**Entries taken from a collection**
---

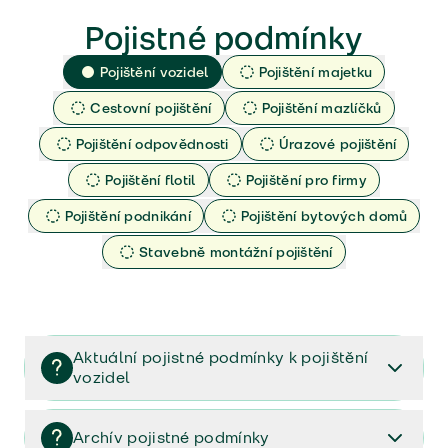
Pojistné podmínky
Pojištění vozidel
Pojištění majetku
Cestovní pojištění
Pojištění mazlíčků
Pojištění odpovědnosti
Úrazové pojištění
Pojištění flotil
Pojištění pro firmy
Pojištění podnikání
Pojištění bytových domů
Stavebně montážní pojištění
Aktuální pojistné podmínky k pojištění
vozidel
Pojištění vozidel/Pojistné podmínky a vše důležité ke
smlouvě (PDF)
Archív pojistné podmínky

---

**What to do**
Every line holding the string "podmínky" should be copied here, so please find those lines in the data.

**Written response**
Pojistné podmínky
Aktuální pojistné podmínky k pojištění
Pojištění vozidel/Pojistné podmínky a vše důležité ke
Archív pojistné podmínky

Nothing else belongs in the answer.